Solution Approach 2:
The gas sensor itself performs the function of signal generation and encoding by producing spike signals directly in response to gas molecules. The neuron circuit processes these self-generated spike signals without requiring external conversion circuits, allowing the system to serve itself and eliminate redundant components that would consume additional power.
Applied Scientific Principles
This section explains which scientific principles are used to turn an abstract innovation direction into a practical engineering solution.

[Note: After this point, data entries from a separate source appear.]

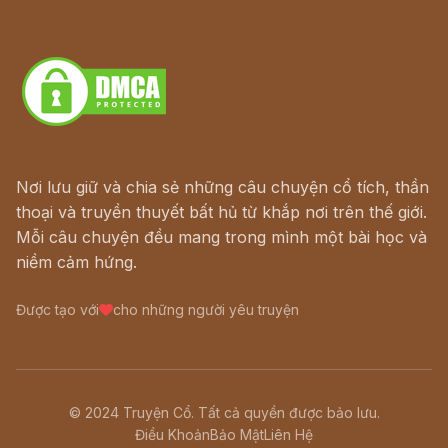
Truyện kiếm hiệp - Ngôn tình
Download - Tải Miễn Phí
Nơi lưu giữ và chia sẻ những câu chuyện cổ tích, thần
thoại và truyền thuyết bất hủ từ khắp nơi trên thế giới.
Mỗi câu chuyện đều mang trong mình một bài học và
niềm cảm hứng.
Được tạo với
cho những người yêu truyện
© 2024 Truyện Cổ. Tất cả quyền được bảo lưu.
Điều Khoản
Bảo Mật
Liên Hệ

Function Achieved in This Case
This solution allows for a high-integration, low-power neuromorphic electronic nose, enhancing gas identification efficiency and reducing hardware and energy consumption, making it suitable for portable gas monitoring devices in IoT applications.
Implementation Method 1
a resistive gas sensor for sensing gaseous molecules and converting the sensed gaseous molecules into an electrical signal
Implementation Method 2
a single transistor neuron composed of a source, a drain, and a gate... enabling spike-based parallel operation
Data Source
AI summary
The present disclosure relates to a gas-responsive neuron module including a resistive gas sensor for sensing gaseous molecules and converting the sensed gaseous molecules into an electrical signal, and a single transistor neuron composed of a source, a drain, and a gate, and a gas sensing system for sensing gas including the same, for implementing a high-integration and low-power neuromorphic electronic nose.